Molly Shannon is Incredibly Evil in HBO’s ‘The White Lotus’

When Molly Shannon shows up in a show, it’s usually a good thing. The Saturday Night Live vet is a brilliant actress oozing with charm and wit. However her impromptu arrival in The White Lotus Episode 4 “Recentering” is horrific. Shannon plays Shane (Jake Lacy)’s wealthy mother, Kitty. She’s so obsessed with her boy that she surprises him and his bride Rachel (Alexandra Daddario) on their honeymoon. Molly Shannon’s White Lotus character may be the latest horrible human to show up in the HBO limited series, but might also be the most deliciously evil.

The White Lotus tells the story of one hellacious week at an exclusive island resort. We meet Armand (Murray Bartlett), the resort’s spiraling hotel manager, and Belinda (Natasha Rothwell), The White Lotus’s sweet spa manager, but most of the show is spent skewing the (mostly) wealthy guests. There’s a dysfunctional family vacationing, a grieving eccentric, and the young mismatched couple on their honeymoon. While Rachel and Shane seemed to be madly in love upon their arrival at The White Lotus, key class differences and personality clashes have started to bubble to the surface. The exceptionally shallow Shane comes from money and is more obsessed with proving that Murray cheated him and his family out of the “real” honeymoon suite than he is with Rachel’s happiness.

Rachel, for her part, is a young woman adrift in doubt. She has a poor-paying job as a journalist writing aggregated posts for websites, but she loves her job.

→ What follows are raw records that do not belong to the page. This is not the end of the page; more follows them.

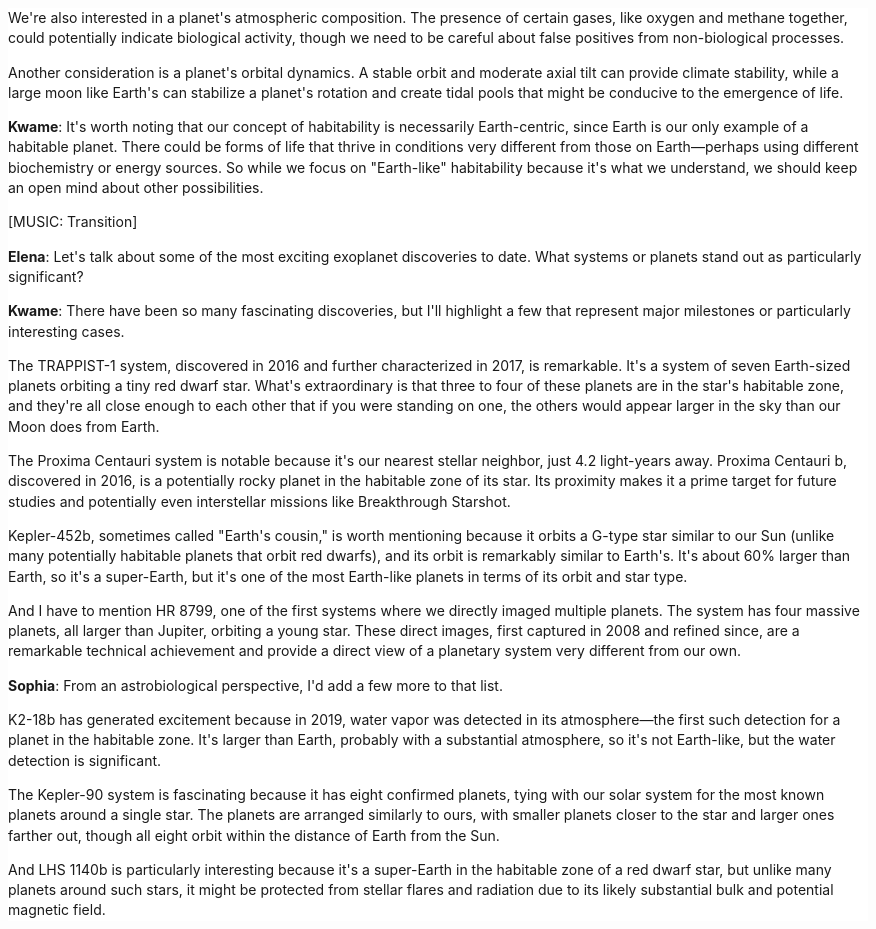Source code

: We're also interested in a planet's atmospheric composition. The presence of certain gases, like oxygen and methane together, could potentially indicate biological activity, though we need to be careful about false positives from non-biological processes.

Another consideration is a planet's orbital dynamics. A stable orbit and moderate axial tilt can provide climate stability, while a large moon like Earth's can stabilize a planet's rotation and create tidal pools that might be conducive to the emergence of life.

**Kwame**: It's worth noting that our concept of habitability is necessarily Earth-centric, since Earth is our only example of a habitable planet. There could be forms of life that thrive in conditions very different from those on Earth—perhaps using different biochemistry or energy sources. So while we focus on "Earth-like" habitability because it's what we understand, we should keep an open mind about other possibilities.

[MUSIC: Transition]

**Elena**: Let's talk about some of the most exciting exoplanet discoveries to date. What systems or planets stand out as particularly significant?

**Kwame**: There have been so many fascinating discoveries, but I'll highlight a few that represent major milestones or particularly interesting cases.

The TRAPPIST-1 system, discovered in 2016 and further characterized in 2017, is remarkable. It's a system of seven Earth-sized planets orbiting a tiny red dwarf star. What's extraordinary is that three to four of these planets are in the star's habitable zone, and they're all close enough to each other that if you were standing on one, the others would appear larger in the sky than our Moon does from Earth.

The Proxima Centauri system is notable because it's our nearest stellar neighbor, just 4.2 light-years away. Proxima Centauri b, discovered in 2016, is a potentially rocky planet in the habitable zone of its star. Its proximity makes it a prime target for future studies and potentially even interstellar missions like Breakthrough Starshot.

Kepler-452b, sometimes called "Earth's cousin," is worth mentioning because it orbits a G-type star similar to our Sun (unlike many potentially habitable planets that orbit red dwarfs), and its orbit is remarkably similar to Earth's. It's about 60% larger than Earth, so it's a super-Earth, but it's one of the most Earth-like planets in terms of its orbit and star type.

And I have to mention HR 8799, one of the first systems where we directly imaged multiple planets. The system has four massive planets, all larger than Jupiter, orbiting a young star. These direct images, first captured in 2008 and refined since, are a remarkable technical achievement and provide a direct view of a planetary system very different from our own.

**Sophia**: From an astrobiological perspective, I'd add a few more to that list.

K2-18b has generated excitement because in 2019, water vapor was detected in its atmosphere—the first such detection for a planet in the habitable zone. It's larger than Earth, probably with a substantial atmosphere, so it's not Earth-like, but the water detection is significant.

The Kepler-90 system is fascinating because it has eight confirmed planets, tying with our solar system for the most known planets around a single star. The planets are arranged similarly to ours, with smaller planets closer to the star and larger ones farther out, though all eight orbit within the distance of Earth from the Sun.

And LHS 1140b is particularly interesting because it's a super-Earth in the habitable zone of a red dwarf star, but unlike many planets around such stars, it might be protected from stellar flares and radiation due to its likely substantial bulk and potential magnetic field.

Shane doesn’t understand her need for a career. By the time his mother crashes their honeymoon, he’s convinced Rachel to put writing on the back burner, but she still wants a job. It’s a point that confuses Molly Shannon’s Kitty, who doesn’t see the point in putting effort into anything that’s not immediately lucrative.

Jake Lacy and Alexandra Daddario in The White Lotus
Photo: HBO Max

But that’s not simply what makes Molly Shannon’s character so deliciously villainous. Her antiquated views and snobbery are just part of a larger venomous soul. First of all, the audacity to crash your own child’s honeymoon shows a level of egotism and lack of propriety that is mind-boggling. Kitty tries to play it off by saying their wedding was stressful for her and she’s only there for a short time before joining a friend at a different resort. But it’s soon obvious that the woman is oblivious to anyone outside her tight, familial circle. She claims she doesn’t even remember the wedding, but can crack that Rachel made a “pale” bride. She only gives compliments to smooth the way for a worse insult. It’s obvious where Shane gets his own shallowness from.

It’s not even that she dislikes Rachel. Worse, she discounts her. Even as Rachel explains that she wants a job, Kitty refuses to hear. She, and Shane, know Rachel better than even Rachel does. It’s infantilizing. Worse, it shows us how little Kitty thinks of her own daughter-in-law. If this is how she treats the woman her son has married, then how does she behave around others?

The White Lotus is a deliciously savage class satire where barely any characters emerge from writer/director Mike White’s spotlight unscathed. But Kitty feels especially awful. She’s rude, classist, patronizing, selfish, and borderline sociopathic in her lack of empathy. Maybe she’s not all that worse than the cruel Olivia (Sydney Sweeney) or chaotic Armand, but she feels like something wholly sinister. Perhaps that’s simply down to casting. Molly Shannon is great at playing characters who behave outside of norms, but there’s usually an inherent sweetness to them. Here, a performer who usually radiates kindness is the epitome of cruel.

Molly Shannon’s entrance on The White Lotus is a chaotic villain turn, and we love to hate it.